= Moshe Breslover =

Moshe Breslover was the nickname given to Rabbi Moshe Lubarski (c. 1825 – 1890?), one of the closest disciples of Nathan of Breslov ("Reb Noson"), who in turn was the closest disciple of Rebbe Nachman of Breslov. After Reb Noson's death in 1844, Lubarski became a leading figure in the Breslover community and taught many people, including Rabbi Shimshon Barski and Rabbi Yisroel Halpern.

==Biography==
According to Breslover tradition, Lubarski and his brother, Reb Zanvil, were born as a result of a blessing that Reb Noson gave to their childless mother. She and her husband took care of one of the mikvahs in the town of Breslov, Ukraine. They often provided warm water and towels for Reb Noson to use each night when he arose for Tikkun Chatzot (the Midnight Lament). During the 1830s, when opposition against Reb Noson flared in the town of Breslov, Reb Noson's opponents tried to stop the caretakers from assisting him. They refused, which led to a boycott of their mikvah and resultant financial loss. Lubarski's mother appealed for relief to Reb Noson. Unable to help her with money, Reb Noson offered her a blessing instead. When he heard that she and her husband were childless, he blessed them with children. Reb Moshe and Reb Zanvil were born thereafter.
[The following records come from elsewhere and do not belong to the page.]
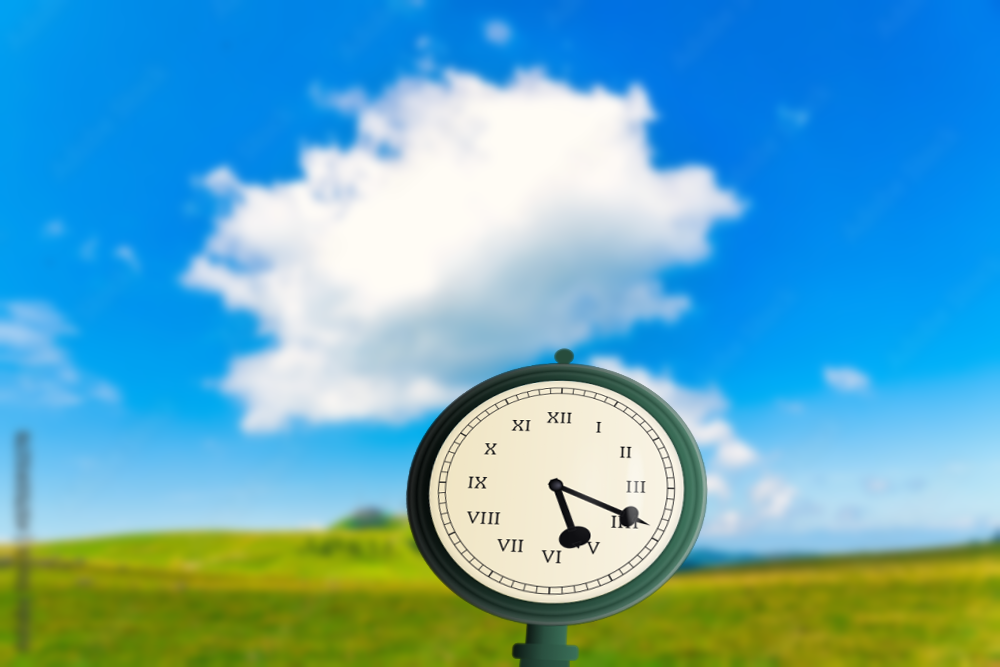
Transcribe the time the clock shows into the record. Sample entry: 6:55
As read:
5:19
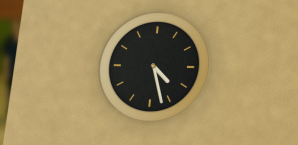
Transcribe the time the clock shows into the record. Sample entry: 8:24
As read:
4:27
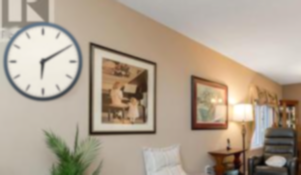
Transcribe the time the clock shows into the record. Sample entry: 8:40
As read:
6:10
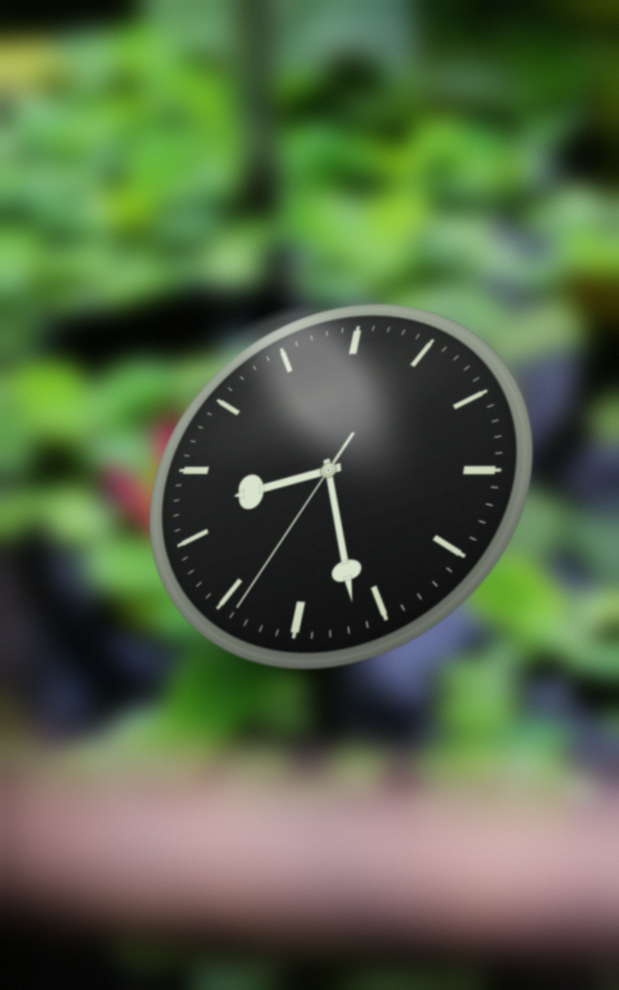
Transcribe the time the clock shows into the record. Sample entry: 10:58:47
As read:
8:26:34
Lubarski's faith in his mentor was so strong that he followed Reb Noson's guidance and teachings in all cases. Once his house was robbed, but instead of going out to find the thief, he repaired to the study hall, opened a copy of Reb Noson's Likutey Halachot, and began to study the laws and discourses on stealing. Soon afterward, his possessions were returned to him.

Lubarski settled in Tcherin, a small town in eastern Ukraine, after his marriage, where he conversed daily with Reb Avraham Ber, the grandson of Rebbe Nachman and a follower of Reb Noson. Once, Reb Avraham Ber's father-in-law asked to speak with Lubarski as well. Awestruck, Lubarski protested, "What can I say to you about serving God? You knew the Rebbe!" Reb Avraham Ber's father-in-law replied, "Believe me, you learned more about Rebbe Nachman through Reb Noson than I know even from Rebbe Nachman himself!"